What is being asked: Please arrange every line of the entries below as a JSON list of strings, one string per line, with blank lines omitted. Leave the pictures out of your answer.

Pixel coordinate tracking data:
^^^^^^^^

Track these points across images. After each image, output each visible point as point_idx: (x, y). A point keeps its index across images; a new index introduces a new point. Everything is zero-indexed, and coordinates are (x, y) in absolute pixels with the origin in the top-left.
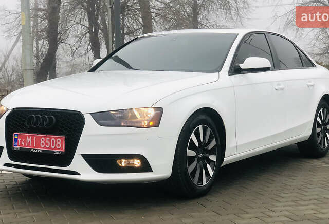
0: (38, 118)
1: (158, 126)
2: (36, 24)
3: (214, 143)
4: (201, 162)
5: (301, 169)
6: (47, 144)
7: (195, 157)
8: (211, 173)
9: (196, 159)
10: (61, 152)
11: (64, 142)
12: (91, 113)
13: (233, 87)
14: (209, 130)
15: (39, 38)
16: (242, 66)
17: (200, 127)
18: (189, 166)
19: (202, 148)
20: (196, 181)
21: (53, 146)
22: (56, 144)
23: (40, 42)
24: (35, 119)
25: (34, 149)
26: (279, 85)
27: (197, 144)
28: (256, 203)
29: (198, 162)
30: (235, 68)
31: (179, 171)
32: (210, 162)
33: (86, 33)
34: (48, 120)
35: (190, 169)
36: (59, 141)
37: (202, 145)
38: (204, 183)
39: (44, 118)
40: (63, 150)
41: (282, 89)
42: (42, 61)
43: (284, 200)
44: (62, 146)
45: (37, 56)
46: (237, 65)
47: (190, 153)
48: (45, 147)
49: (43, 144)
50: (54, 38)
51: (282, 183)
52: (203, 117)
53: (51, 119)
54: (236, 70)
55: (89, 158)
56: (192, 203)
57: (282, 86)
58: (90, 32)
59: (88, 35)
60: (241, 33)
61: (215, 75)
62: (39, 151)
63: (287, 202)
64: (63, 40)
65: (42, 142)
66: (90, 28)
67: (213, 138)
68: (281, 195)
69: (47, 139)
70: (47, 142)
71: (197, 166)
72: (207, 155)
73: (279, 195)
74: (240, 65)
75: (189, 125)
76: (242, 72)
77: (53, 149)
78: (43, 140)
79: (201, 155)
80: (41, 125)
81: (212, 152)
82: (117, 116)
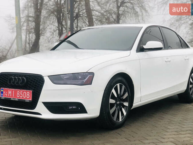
0: (15, 79)
1: (91, 84)
2: (28, 24)
3: (126, 95)
4: (118, 107)
5: (180, 110)
6: (21, 95)
7: (115, 103)
8: (125, 113)
9: (115, 105)
10: (30, 100)
11: (31, 94)
12: (48, 76)
13: (139, 59)
14: (123, 87)
15: (30, 33)
16: (145, 47)
17: (118, 85)
18: (111, 109)
19: (119, 98)
20: (115, 119)
21: (25, 96)
22: (26, 95)
23: (31, 35)
24: (14, 79)
25: (13, 99)
26: (167, 58)
27: (116, 96)
28: (152, 133)
29: (117, 107)
30: (140, 48)
31: (104, 112)
32: (124, 106)
33: (56, 30)
34: (21, 80)
35: (112, 111)
36: (28, 93)
37: (119, 96)
38: (120, 120)
39: (19, 79)
40: (31, 99)
41: (170, 61)
42: (31, 46)
43: (170, 131)
44: (30, 97)
45: (29, 43)
46: (141, 46)
47: (112, 101)
48: (20, 97)
49: (18, 95)
50: (38, 33)
51: (169, 119)
52: (120, 78)
53: (23, 79)
54: (141, 49)
55: (47, 104)
56: (112, 132)
57: (169, 60)
58: (59, 30)
59: (57, 31)
60: (145, 26)
61: (128, 52)
62: (16, 100)
63: (172, 132)
64: (43, 34)
65: (18, 94)
66: (58, 27)
67: (126, 92)
68: (168, 127)
69: (21, 92)
70: (21, 94)
71: (116, 109)
72: (122, 102)
73: (167, 127)
74: (144, 46)
75: (111, 84)
76: (145, 51)
77: (25, 98)
78: (18, 93)
79: (118, 103)
80: (18, 83)
81: (125, 100)
82: (65, 77)
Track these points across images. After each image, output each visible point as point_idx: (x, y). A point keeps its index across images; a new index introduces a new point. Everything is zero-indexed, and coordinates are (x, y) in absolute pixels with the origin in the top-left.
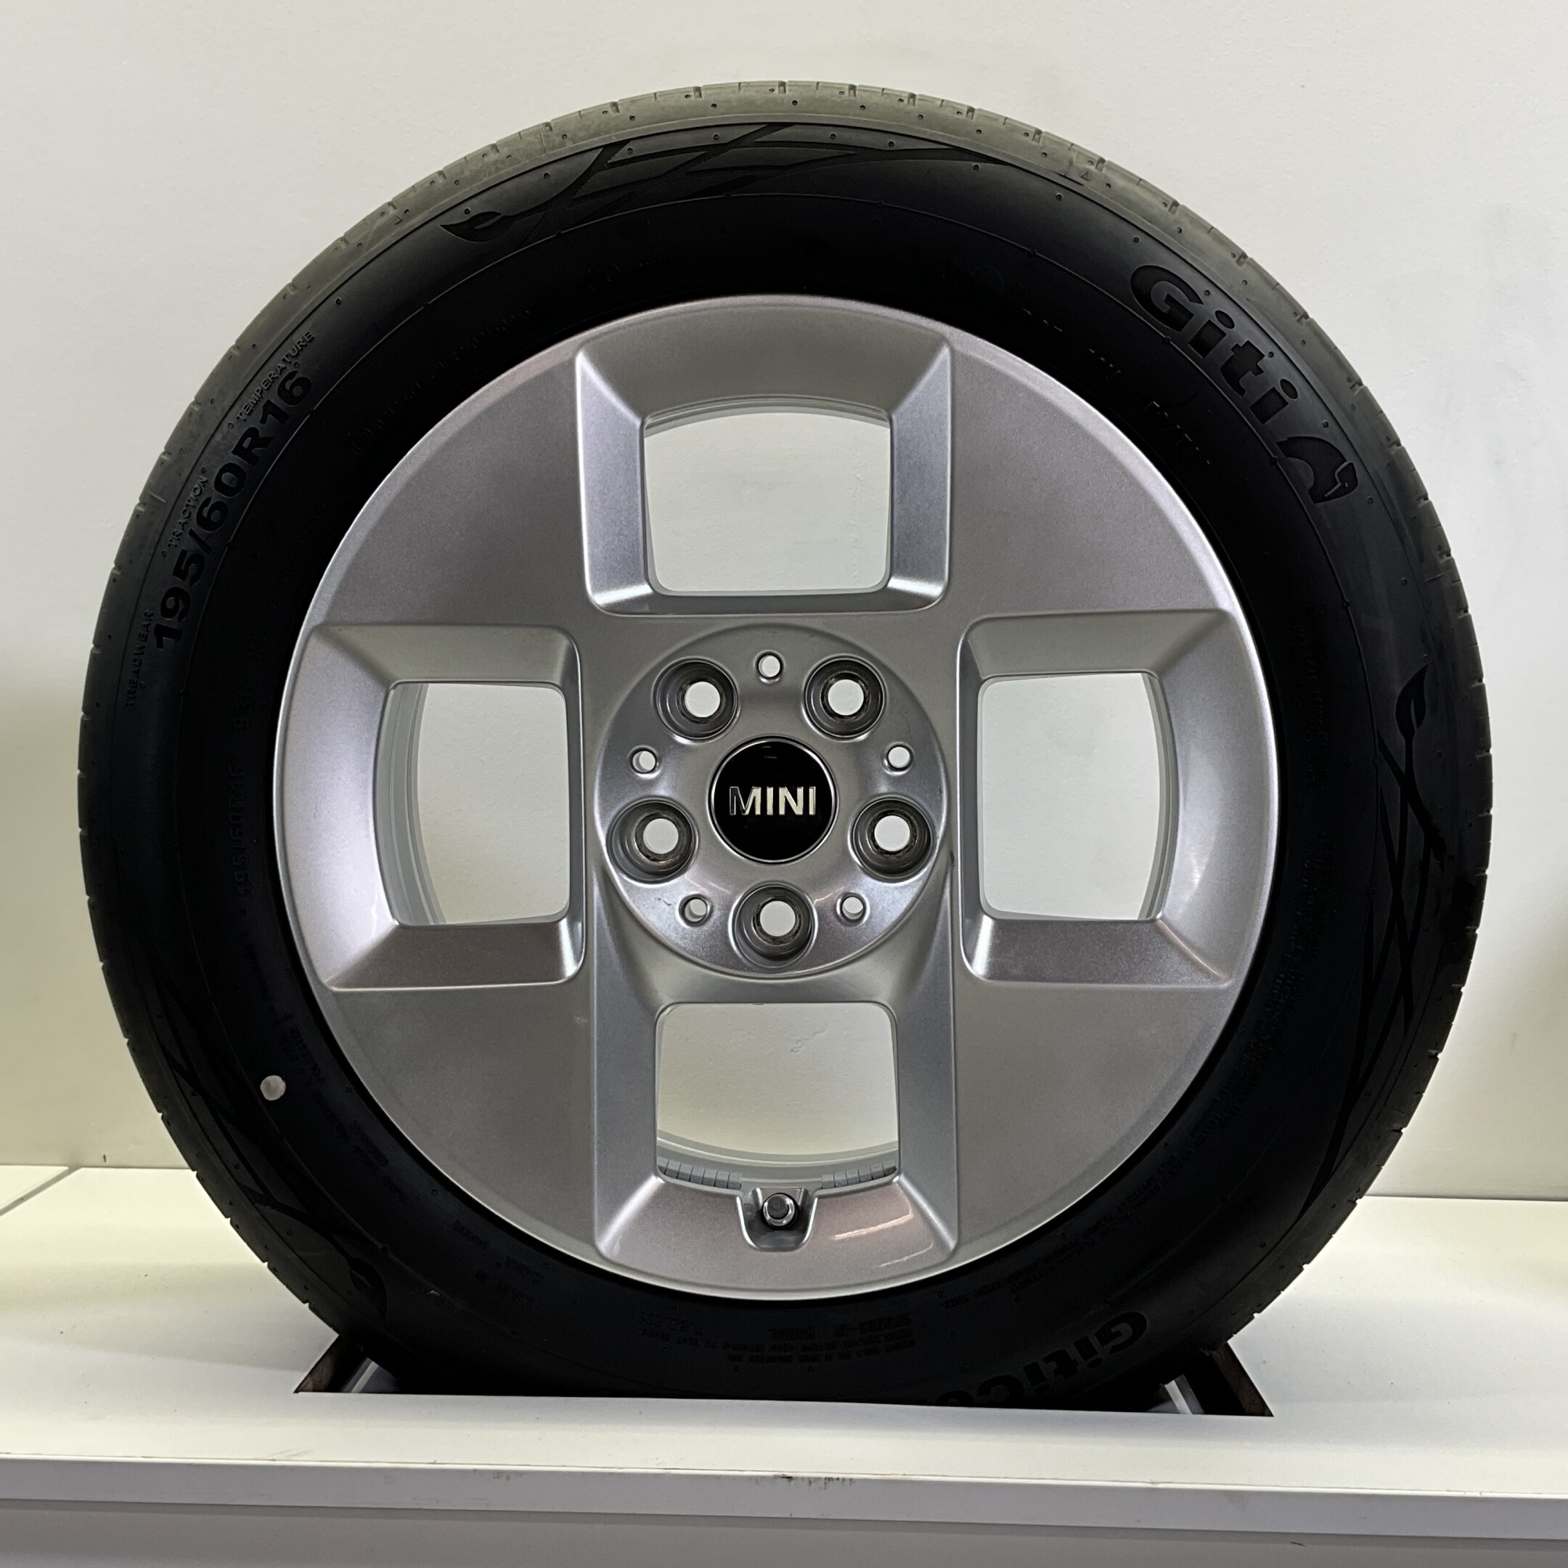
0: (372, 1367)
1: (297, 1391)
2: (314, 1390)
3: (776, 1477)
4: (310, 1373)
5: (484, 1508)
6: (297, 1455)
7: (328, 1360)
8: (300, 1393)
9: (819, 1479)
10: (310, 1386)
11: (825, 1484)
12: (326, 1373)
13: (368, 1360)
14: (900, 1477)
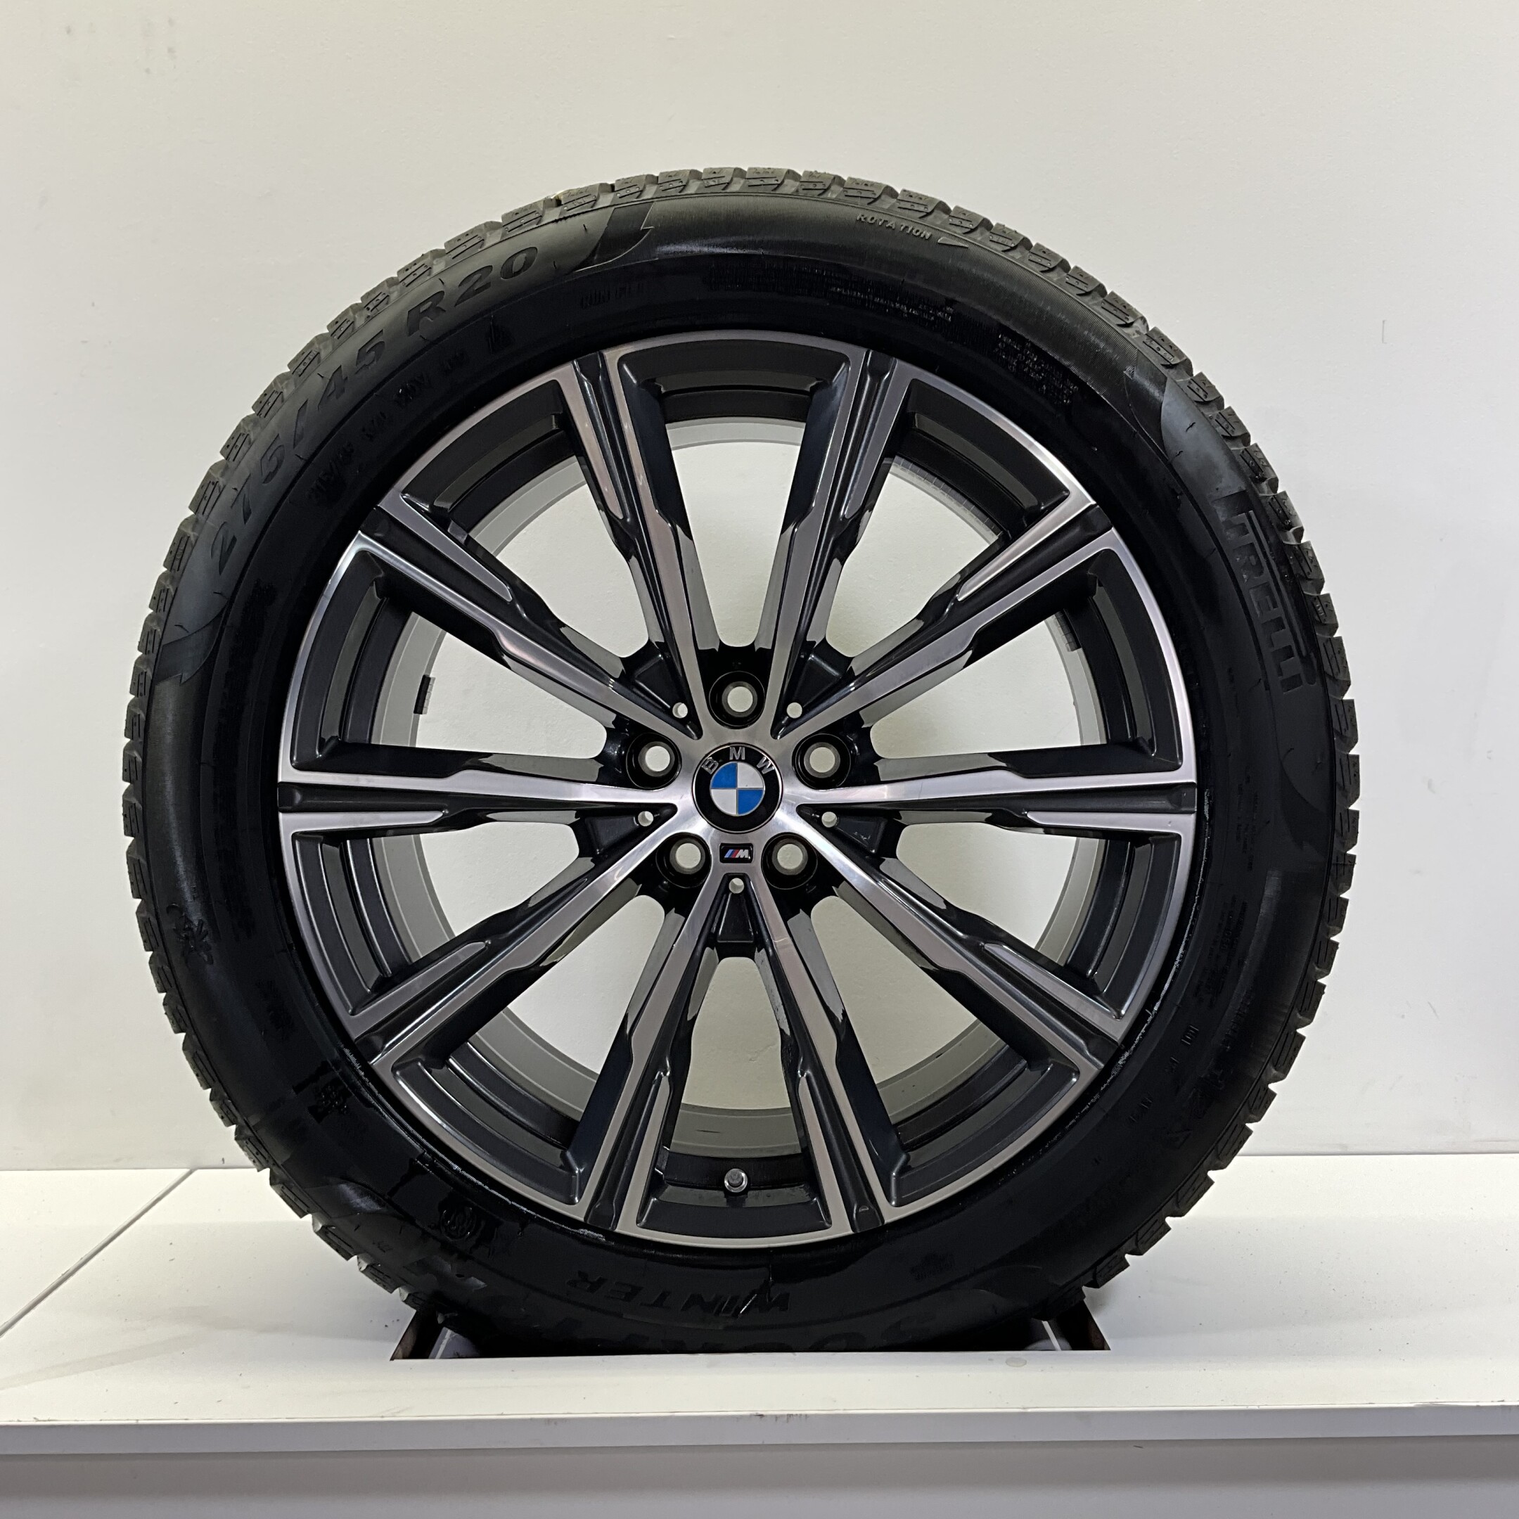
0: (448, 1334)
1: (392, 1359)
2: (404, 1358)
3: (751, 1416)
4: (400, 1343)
5: (539, 1446)
6: (399, 1412)
7: (411, 1330)
8: (395, 1360)
9: (782, 1416)
10: (400, 1353)
11: (788, 1418)
12: (410, 1341)
13: (444, 1328)
14: (841, 1412)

^^^^^^^^

Answer box:
[
  "Track these points across images. After each image, output each visible point as point_idx: (x, y). A point keeps its index across images; a new index introduces a new point. Everything is zero-indexed, and coordinates are (x, y) in absolute pixels with the origin in the top-left.",
  "0: (38, 118)",
  "1: (158, 126)",
  "2: (36, 24)",
  "3: (214, 143)",
  "4: (201, 162)",
  "5: (301, 169)",
  "6: (47, 144)",
  "7: (195, 157)",
  "8: (211, 173)",
  "9: (196, 159)",
  "10: (61, 152)",
  "11: (64, 142)",
  "12: (91, 113)",
  "13: (233, 87)",
  "14: (209, 130)",
  "15: (39, 38)",
  "16: (242, 66)",
  "17: (200, 127)",
  "18: (189, 166)",
  "19: (202, 148)",
  "20: (196, 181)",
  "21: (53, 146)",
  "22: (56, 144)",
  "23: (40, 42)",
  "24: (35, 119)",
  "25: (34, 149)",
  "26: (279, 85)",
  "27: (197, 144)",
  "28: (256, 203)",
  "29: (198, 162)",
  "30: (235, 68)",
  "31: (179, 171)",
  "32: (210, 162)",
  "33: (86, 33)",
  "34: (48, 120)",
  "35: (190, 169)",
  "36: (59, 141)",
  "37: (202, 145)",
  "38: (204, 183)",
  "39: (44, 118)",
  "40: (63, 150)",
  "41: (282, 89)",
  "42: (42, 61)",
  "43: (284, 200)",
  "44: (62, 146)",
  "45: (37, 56)",
  "46: (237, 65)",
  "47: (190, 153)",
  "48: (45, 147)",
  "49: (43, 144)",
  "50: (54, 38)",
  "51: (282, 183)",
  "52: (203, 117)",
  "53: (51, 119)",
  "54: (236, 70)",
  "55: (89, 158)",
  "56: (192, 203)",
  "57: (282, 86)",
  "58: (90, 32)",
  "59: (88, 35)",
  "60: (241, 33)",
  "61: (215, 75)",
  "62: (39, 151)",
  "63: (287, 202)",
  "64: (63, 40)",
  "65: (42, 142)",
  "66: (90, 28)",
  "67: (213, 138)",
  "68: (281, 195)",
  "69: (47, 139)",
  "70: (47, 142)",
  "71: (197, 166)",
  "72: (207, 155)",
  "73: (279, 195)",
  "74: (240, 65)",
  "75: (189, 125)",
  "76: (242, 72)",
  "77: (53, 149)",
  "78: (43, 140)",
  "79: (201, 155)",
  "80: (41, 125)",
  "81: (212, 152)",
  "82: (117, 116)",
  "0: (15, 79)",
  "1: (91, 84)",
  "2: (28, 24)",
  "3: (126, 95)",
  "4: (118, 107)",
  "5: (180, 110)",
  "6: (21, 95)",
  "7: (115, 103)",
  "8: (125, 113)",
  "9: (115, 105)",
  "10: (30, 100)",
  "11: (31, 94)",
  "12: (48, 76)",
  "13: (139, 59)",
  "14: (123, 87)",
  "15: (30, 33)",
  "16: (145, 47)",
  "17: (118, 85)",
  "18: (111, 109)",
  "19: (119, 98)",
  "20: (115, 119)",
  "21: (25, 96)",
  "22: (26, 95)",
  "23: (31, 35)",
  "24: (14, 79)",
  "25: (13, 99)",
  "26: (167, 58)",
  "27: (116, 96)",
  "28: (152, 133)",
  "29: (117, 107)",
  "30: (140, 48)",
  "31: (104, 112)",
  "32: (124, 106)",
  "33: (56, 30)",
  "34: (21, 80)",
  "35: (112, 111)",
  "36: (28, 93)",
  "37: (119, 96)",
  "38: (120, 120)",
  "39: (19, 79)",
  "40: (31, 99)",
  "41: (170, 61)",
  "42: (31, 46)",
  "43: (170, 131)",
  "44: (30, 97)",
  "45: (29, 43)",
  "46: (141, 46)",
  "47: (112, 101)",
  "48: (20, 97)",
  "49: (18, 95)",
  "50: (38, 33)",
  "51: (169, 119)",
  "52: (120, 78)",
  "53: (23, 79)",
  "54: (141, 49)",
  "55: (47, 104)",
  "56: (112, 132)",
  "57: (169, 60)",
  "58: (59, 30)",
  "59: (57, 31)",
  "60: (145, 26)",
  "61: (128, 52)",
  "62: (16, 100)",
  "63: (172, 132)",
  "64: (43, 34)",
  "65: (18, 94)",
  "66: (58, 27)",
  "67: (126, 92)",
  "68: (168, 127)",
  "69: (21, 92)",
  "70: (21, 94)",
  "71: (116, 109)",
  "72: (122, 102)",
  "73: (167, 127)",
  "74: (144, 46)",
  "75: (111, 84)",
  "76: (145, 51)",
  "77: (25, 98)",
  "78: (18, 93)",
  "79: (118, 103)",
  "80: (18, 83)",
  "81: (125, 100)",
  "82: (65, 77)",
  "Track these points across images. After each image, output each visible point as point_idx: (x, y). A point keeps its index across images; a new index introduces a new point. Everything is zero-indexed, and coordinates are (x, y) in absolute pixels with the origin in the top-left.",
  "0: (372, 1367)",
  "1: (297, 1391)",
  "2: (314, 1390)",
  "3: (776, 1477)",
  "4: (310, 1373)",
  "5: (484, 1508)",
  "6: (297, 1455)",
  "7: (328, 1360)",
  "8: (300, 1393)",
  "9: (819, 1479)",
  "10: (310, 1386)",
  "11: (825, 1484)",
  "12: (326, 1373)",
  "13: (368, 1360)",
  "14: (900, 1477)",
  "0: (448, 1334)",
  "1: (392, 1359)",
  "2: (404, 1358)",
  "3: (751, 1416)",
  "4: (400, 1343)",
  "5: (539, 1446)",
  "6: (399, 1412)",
  "7: (411, 1330)",
  "8: (395, 1360)",
  "9: (782, 1416)",
  "10: (400, 1353)",
  "11: (788, 1418)",
  "12: (410, 1341)",
  "13: (444, 1328)",
  "14: (841, 1412)"
]